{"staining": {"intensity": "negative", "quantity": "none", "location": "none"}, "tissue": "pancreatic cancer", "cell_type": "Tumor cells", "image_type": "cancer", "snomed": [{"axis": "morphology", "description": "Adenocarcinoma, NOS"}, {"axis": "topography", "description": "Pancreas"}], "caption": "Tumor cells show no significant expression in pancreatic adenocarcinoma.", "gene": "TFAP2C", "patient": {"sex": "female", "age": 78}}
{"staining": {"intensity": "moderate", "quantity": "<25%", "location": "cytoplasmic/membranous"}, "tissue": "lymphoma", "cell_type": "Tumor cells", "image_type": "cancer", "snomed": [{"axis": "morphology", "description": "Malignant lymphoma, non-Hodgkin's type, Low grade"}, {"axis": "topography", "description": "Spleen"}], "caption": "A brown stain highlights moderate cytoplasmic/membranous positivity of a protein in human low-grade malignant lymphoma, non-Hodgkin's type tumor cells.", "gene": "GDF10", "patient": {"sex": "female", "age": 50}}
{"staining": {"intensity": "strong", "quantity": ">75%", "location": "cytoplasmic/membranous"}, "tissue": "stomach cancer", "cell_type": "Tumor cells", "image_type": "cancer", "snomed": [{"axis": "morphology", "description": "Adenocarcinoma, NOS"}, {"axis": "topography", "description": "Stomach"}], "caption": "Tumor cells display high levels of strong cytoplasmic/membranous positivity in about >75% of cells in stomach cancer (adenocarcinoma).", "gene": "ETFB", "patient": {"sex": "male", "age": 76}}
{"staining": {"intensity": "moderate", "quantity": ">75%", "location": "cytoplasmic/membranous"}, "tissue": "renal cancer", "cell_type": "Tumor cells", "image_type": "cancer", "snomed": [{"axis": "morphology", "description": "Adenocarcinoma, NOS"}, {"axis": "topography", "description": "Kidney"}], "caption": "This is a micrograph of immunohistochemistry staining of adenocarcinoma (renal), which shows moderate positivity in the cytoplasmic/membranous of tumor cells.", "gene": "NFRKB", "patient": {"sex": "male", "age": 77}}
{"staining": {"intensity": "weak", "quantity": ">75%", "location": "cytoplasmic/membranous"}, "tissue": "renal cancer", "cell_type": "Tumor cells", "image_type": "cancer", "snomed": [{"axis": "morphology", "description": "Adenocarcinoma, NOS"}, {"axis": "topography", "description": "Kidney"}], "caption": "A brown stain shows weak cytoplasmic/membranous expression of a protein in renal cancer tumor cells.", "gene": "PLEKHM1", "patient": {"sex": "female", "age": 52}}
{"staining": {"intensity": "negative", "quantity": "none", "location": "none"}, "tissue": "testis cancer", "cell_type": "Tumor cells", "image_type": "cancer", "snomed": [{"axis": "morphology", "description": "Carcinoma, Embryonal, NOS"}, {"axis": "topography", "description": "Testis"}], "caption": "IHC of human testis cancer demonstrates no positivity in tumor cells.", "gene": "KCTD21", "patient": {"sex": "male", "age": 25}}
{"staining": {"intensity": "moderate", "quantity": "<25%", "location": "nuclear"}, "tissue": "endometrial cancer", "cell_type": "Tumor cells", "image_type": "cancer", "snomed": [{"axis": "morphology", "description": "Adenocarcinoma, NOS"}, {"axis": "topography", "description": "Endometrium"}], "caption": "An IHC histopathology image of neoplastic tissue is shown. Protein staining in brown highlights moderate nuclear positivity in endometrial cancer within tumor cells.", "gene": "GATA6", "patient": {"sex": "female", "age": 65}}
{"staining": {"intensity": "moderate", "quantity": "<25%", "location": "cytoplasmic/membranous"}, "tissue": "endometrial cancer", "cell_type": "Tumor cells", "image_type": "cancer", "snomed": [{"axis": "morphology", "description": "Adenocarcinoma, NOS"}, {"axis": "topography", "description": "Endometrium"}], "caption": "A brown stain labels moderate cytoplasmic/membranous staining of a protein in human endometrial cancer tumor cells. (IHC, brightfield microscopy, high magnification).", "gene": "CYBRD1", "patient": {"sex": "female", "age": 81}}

§ Problem details:
Which lines of the records contain the word "Kidney"? Copy each of them.

§ Task result:
{"staining": {"intensity": "moderate", "quantity": ">75%", "location": "cytoplasmic/membranous"}, "tissue": "renal cancer", "cell_type": "Tumor cells", "image_type": "cancer", "snomed": [{"axis": "morphology", "description": "Adenocarcinoma, NOS"}, {"axis": "topography", "description": "Kidney"}], "caption": "This is a micrograph of immunohistochemistry staining of adenocarcinoma (renal), which shows moderate positivity in the cytoplasmic/membranous of tumor cells.", "gene": "NFRKB", "patient": {"sex": "male", "age": 77}}
{"staining": {"intensity": "weak", "quantity": ">75%", "location": "cytoplasmic/membranous"}, "tissue": "renal cancer", "cell_type": "Tumor cells", "image_type": "cancer", "snomed": [{"axis": "morphology", "description": "Adenocarcinoma, NOS"}, {"axis": "topography", "description": "Kidney"}], "caption": "A brown stain shows weak cytoplasmic/membranous expression of a protein in renal cancer tumor cells.", "gene": "PLEKHM1", "patient": {"sex": "female", "age": 52}}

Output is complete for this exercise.